「ちぇっ」

 佐吉が少し拗ねたように、息をついた。

「そうだ、清。あのお人なら、清の傷、治せねぇかな?」

 ふと、思いついたように佐吉が言う。
 佐吉の傷の手当てをした千之助なら、小菊の傷も治せるかもしれない、と思ったようだ。

「俺の傷も、よくわからねぇが、匕首で刺されたんだし、結構な傷だったと思うんだな。それを事も無げに治したあの人なら、それぐらいできそうだが」

「でもあたしの傷は、古傷ですから。ついてから二年も経ってますし、今から傷跡を消すことなんて、できないでしょう」

 言いながら、小菊は千之助の古傷を思い出した。
 傷跡を消せるなら、あの下腹部の傷も消せるのではないか。
 もっともあれは、狐姫の言うところによると、二年程度ではない、相当な昔の傷のようだが。

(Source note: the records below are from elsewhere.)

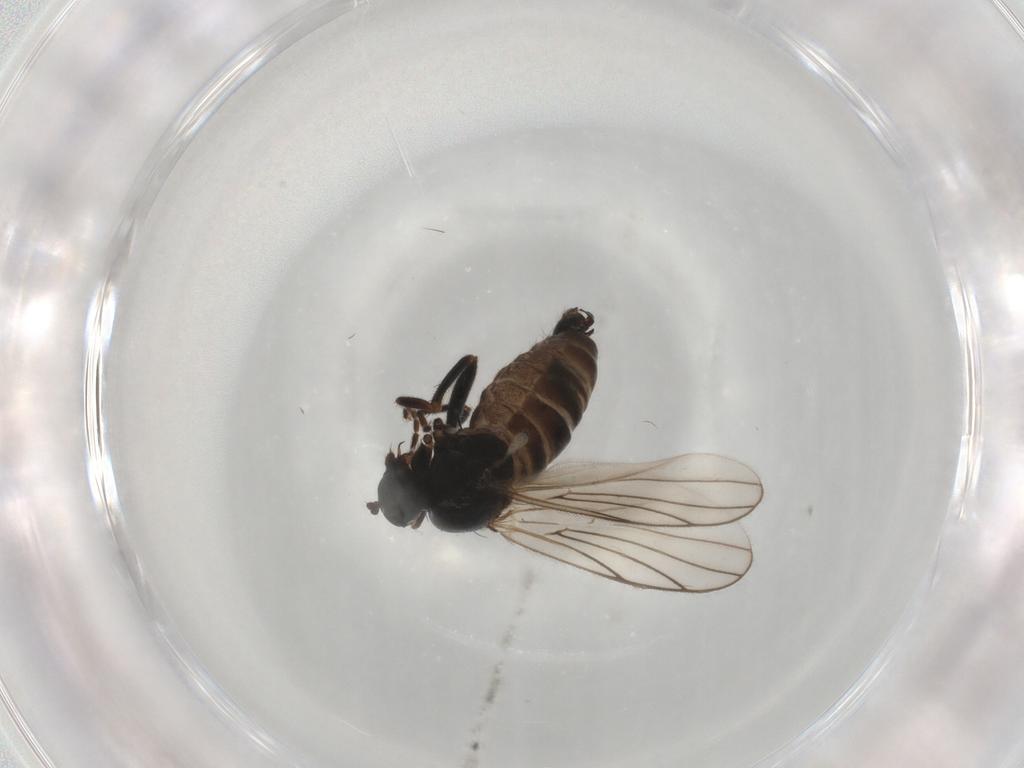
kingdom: Animalia
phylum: Arthropoda
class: Insecta
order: Diptera
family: Hybotidae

「そっか・・・・・・そうだな。まぁいいさ。そんな傷のことは、気に病む必要はねぇよ」

 ふぅ、と大きく息をつき、佐吉は軽く目を閉じた。
 そして、小菊のほうへ手を差し出す。

「清。もうどこへも行かねぇでくれるかい」

 小菊はそっと、佐吉の手を取った。
 泣きながら頷く。
 佐吉は安心したように、眠りに落ちていった。